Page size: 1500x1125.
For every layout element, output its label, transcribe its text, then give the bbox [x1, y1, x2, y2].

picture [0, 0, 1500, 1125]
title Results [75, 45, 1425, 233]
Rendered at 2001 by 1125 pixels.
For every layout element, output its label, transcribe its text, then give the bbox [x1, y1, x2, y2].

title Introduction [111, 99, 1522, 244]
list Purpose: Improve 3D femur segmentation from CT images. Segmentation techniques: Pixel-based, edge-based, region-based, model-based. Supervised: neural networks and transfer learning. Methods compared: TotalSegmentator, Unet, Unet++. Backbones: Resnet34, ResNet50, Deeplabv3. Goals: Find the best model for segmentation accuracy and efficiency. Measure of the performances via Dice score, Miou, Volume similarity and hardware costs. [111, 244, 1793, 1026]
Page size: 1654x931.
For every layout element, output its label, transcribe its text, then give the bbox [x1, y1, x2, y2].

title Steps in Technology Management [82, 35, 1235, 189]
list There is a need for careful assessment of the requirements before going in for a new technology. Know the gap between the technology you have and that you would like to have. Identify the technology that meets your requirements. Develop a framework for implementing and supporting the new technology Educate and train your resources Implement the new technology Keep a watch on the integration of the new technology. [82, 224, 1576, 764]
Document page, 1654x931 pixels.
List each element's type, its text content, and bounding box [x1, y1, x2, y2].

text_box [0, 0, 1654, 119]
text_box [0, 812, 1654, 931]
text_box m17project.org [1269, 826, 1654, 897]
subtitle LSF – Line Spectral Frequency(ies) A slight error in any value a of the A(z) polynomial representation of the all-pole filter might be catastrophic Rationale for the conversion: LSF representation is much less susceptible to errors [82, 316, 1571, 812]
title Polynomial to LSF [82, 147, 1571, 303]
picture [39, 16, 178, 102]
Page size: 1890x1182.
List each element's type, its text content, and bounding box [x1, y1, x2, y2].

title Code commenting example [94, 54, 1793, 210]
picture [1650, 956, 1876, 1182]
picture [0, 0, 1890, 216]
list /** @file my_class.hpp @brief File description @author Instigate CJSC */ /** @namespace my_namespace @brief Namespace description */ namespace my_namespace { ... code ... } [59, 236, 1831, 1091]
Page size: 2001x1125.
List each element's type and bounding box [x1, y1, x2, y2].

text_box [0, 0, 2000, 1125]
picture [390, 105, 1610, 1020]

- **Exercise description**:
Reproduce the rows above without any change, from the very start through the line that contains "list Purpose: Improve".

- **Exercise solution**:
Page size: 1500x1125.
For every layout element, output its label, transcribe its text, then give the bbox [x1, y1, x2, y2].

picture [0, 0, 1500, 1125]
title Results [75, 45, 1425, 233]
Rendered at 2001 by 1125 pixels.
For every layout element, output its label, transcribe its text, then give the bbox [x1, y1, x2, y2].

title Introduction [111, 99, 1522, 244]
list Purpose: Improve 3D femur segmentation from CT images. Segmentation techniques: Pixel-based, edge-based, region-based, model-based. Supervised: neural networks and transfer learning. Methods compared: TotalSegmentator, Unet, Unet++. Backbones: Resnet34, ResNet50, Deeplabv3. Goals: Find the best model for segmentation accuracy and efficiency. Measure of the performances via Dice score, Miou, Volume similarity and hardware costs. [111, 244, 1793, 1026]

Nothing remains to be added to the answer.